Tuesday, October 22, 2013

monologue 10.22.

To think of what i have done especially what i have been highly interested in and even what i have pretended to be like so far, i do feel the best satisfaction in doing something when I keep myself busy. it doesn't mean i like distracted environment. Different from other people, I feel bad when I do something relaxing. I don't know why. But it doesn't mean I always put my aim forehead and try to catch it up. I never feel satisfied after doing something unimportant, I do all over again though. I'm not sure if it's the most suitable example or even just suitable example.  putting one example just comes up with my mind now, once a week probably sundays i make my table and bed and wash my laundry but other days i use my full power to screw it up. I think i'm going too far.
One thing which i need to keep in mind is i've done the best achievement whenever i feel busy. That's all.  But Why is it so damn difficult to be busy in NYC.
I have the answer unfortunately, it's my bad.
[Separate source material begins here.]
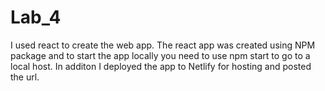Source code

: # Lab_4
I used react to create the web app. The react app was created using NPM package and to start the app locally you need to use npm start to go to a local host. In additon I deployed the app to Netlify for hosting and posted the url.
Usually I hear some thoughts and opinions on me. mostly it is good to hear that while some are annoying. actually it is not annoying thing. but i regard those as the thoughts from who doesn't know me well. that's is a mistake. one of the annoying opinions is that I'm not good at controling my anger and get upset easily. not easy to accept but true.
when i think of my behaviors which is visible to anyone or do represent my anger what i should've controlled around some stories around me, even not directly effective to me.
I've easily resented than anyone else. there is a bunch of what i've done so far that i remember now. it would be countless.and i think i raise more anger while i'm talking about it even while compromising it.  
i remember two of them clearly. but these weren't even effective to me in any reason.
I have a group of guys that have got along with each others since our freshmen year.
there was a conflict among us when we just had finished our military duties, and it came from one guy got along with another dudes and stay away from us and let us hear some gossips of our group that he let it leak. any of those gossips weren't including me. it was aimed at one another guy. He told me the whole stories and i got upset like even more than him. of course there was a misunderstanding between us. they solved the problems and compromised each other, but I couldn't cause i got upset and it needed long enough time to be normal. Now it's ok with the happenings. but there had been a cold period between me and the group with no reason while the group have get along with the victim of gossips.